Jakarta, 30 Juli 2025 — Konfederasi Serikat Pekerja Indonesia (KSPI) menilai data kemiskinan yang dirilis Badan Pusat Statistik (BPS) tidak mencerminkan kondisi riil masyarakat Indonesia. Presiden KSPI Said Iqbal menyebut, BPS masih menggunakan metodologi yang dianggap usang dan tidak sesuai dengan status Indonesia sebagai negara berpenghasilan menengah atas (upper-middle-income country).
Menurut Said, BPS memakai ambang batas penghasilan sekitar USD 2,5 PPP per hari, sehingga menghasilkan angka kemiskinan sebesar 8,47% atau sekitar 23,85 juta orang pada Maret 2025. Padahal, standar internasional untuk negara seperti Indonesia seharusnya menggunakan batas USD 5–6,5 PPP per hari, yang jika diterapkan, jumlah penduduk miskin bisa mencapai 68 hingga 190 juta orang, atau hingga 68% dari total populasi.
“Data BPS yang bias ini menunjukkan kesenjangan yang semakin lebar: orang kaya makin kaya, sementara kelompok buruh yang rentan semakin terpuruk saat mengalami PHK,” ujar Said.
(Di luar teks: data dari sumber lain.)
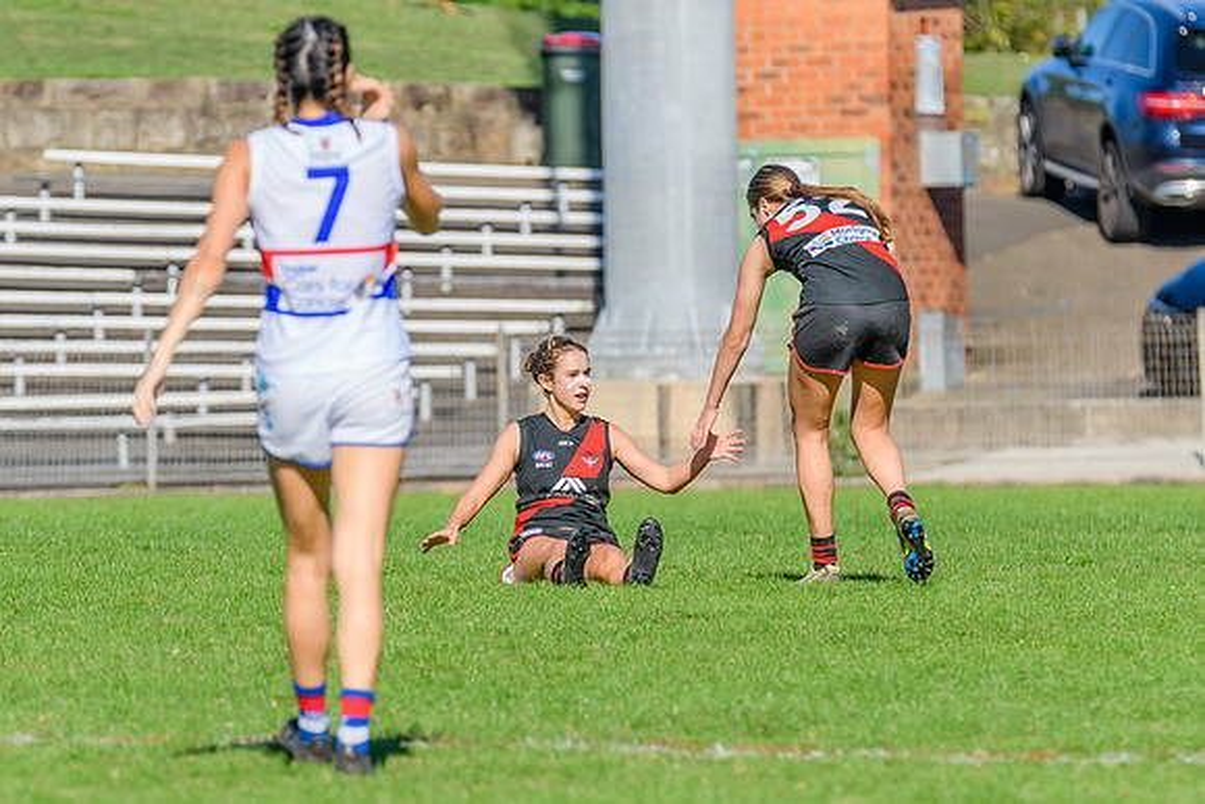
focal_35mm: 553
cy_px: 448
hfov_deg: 3.7
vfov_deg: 2.5
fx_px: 18513
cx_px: 584
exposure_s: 1/1600
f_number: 9
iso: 640
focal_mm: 380
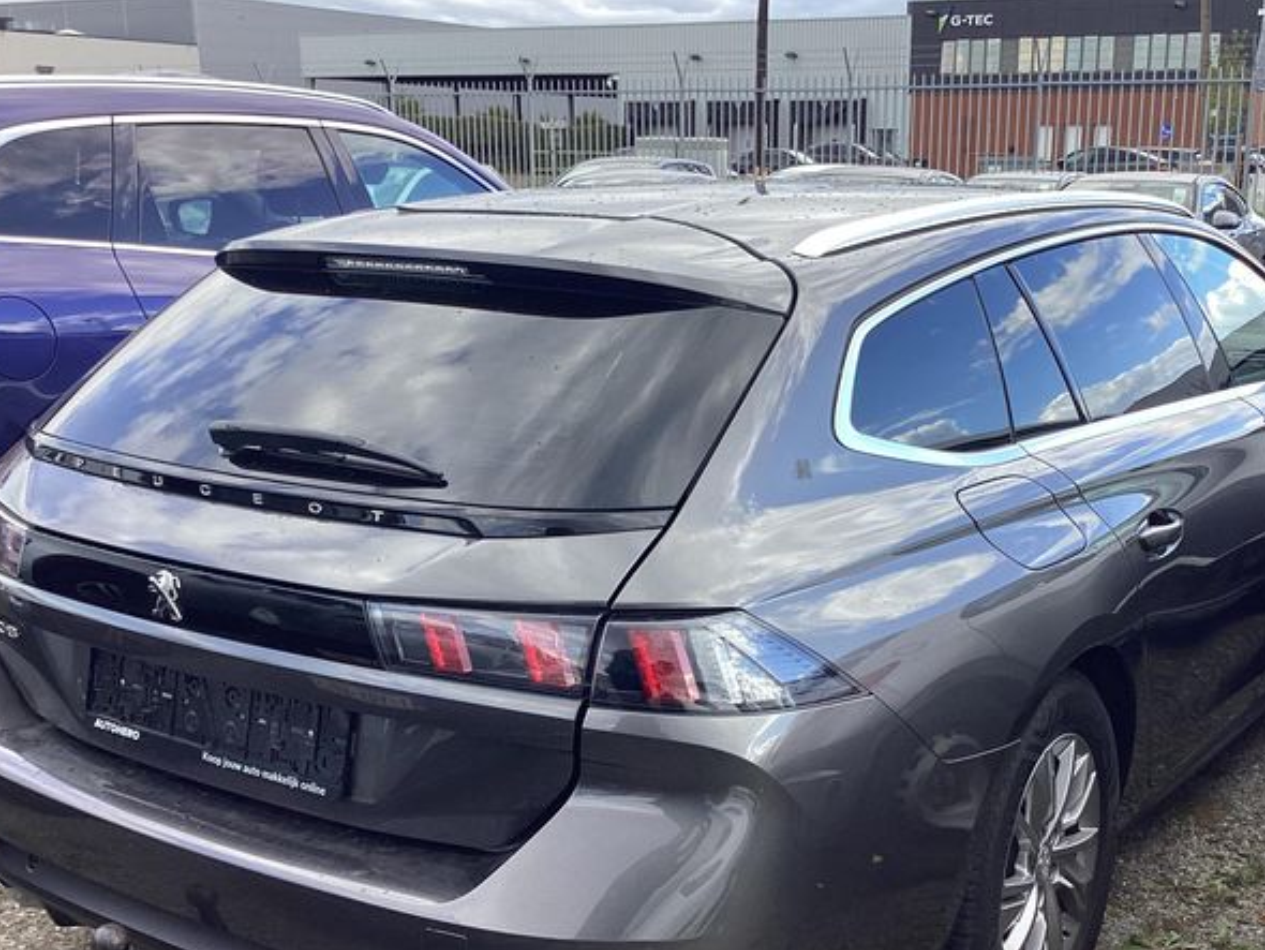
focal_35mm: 42
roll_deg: +0.3
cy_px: 570
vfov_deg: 34.3
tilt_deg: -13.5
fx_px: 1535
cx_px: 729
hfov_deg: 44.6
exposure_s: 1/270
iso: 25
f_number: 2.4
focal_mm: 3.3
Sementara itu, BPS mencatat tren penurunan angka kemiskinan nasional sejak Maret 2023. Dibandingkan September 2024, angka kemiskinan turun 0,1 persen poin, atau sekitar 0,2 juta orang, menjadi 8,47% pada Maret 2025. Namun, BPS juga mencatat kenaikan kemiskinan di wilayah perkotaan, naik sebesar 0,07 persen poin, sehingga memerlukan penyesuaian strategi pengentasan kemiskinan berdasarkan karakteristik wilayah.
Deputi Statistik Sosial BPS, Ateng Hartono, menekankan pentingnya perhatian terhadap kelompok masyarakat miskin dan hampir miskin, meskipun secara nasional tren penurunan terus berlanjut.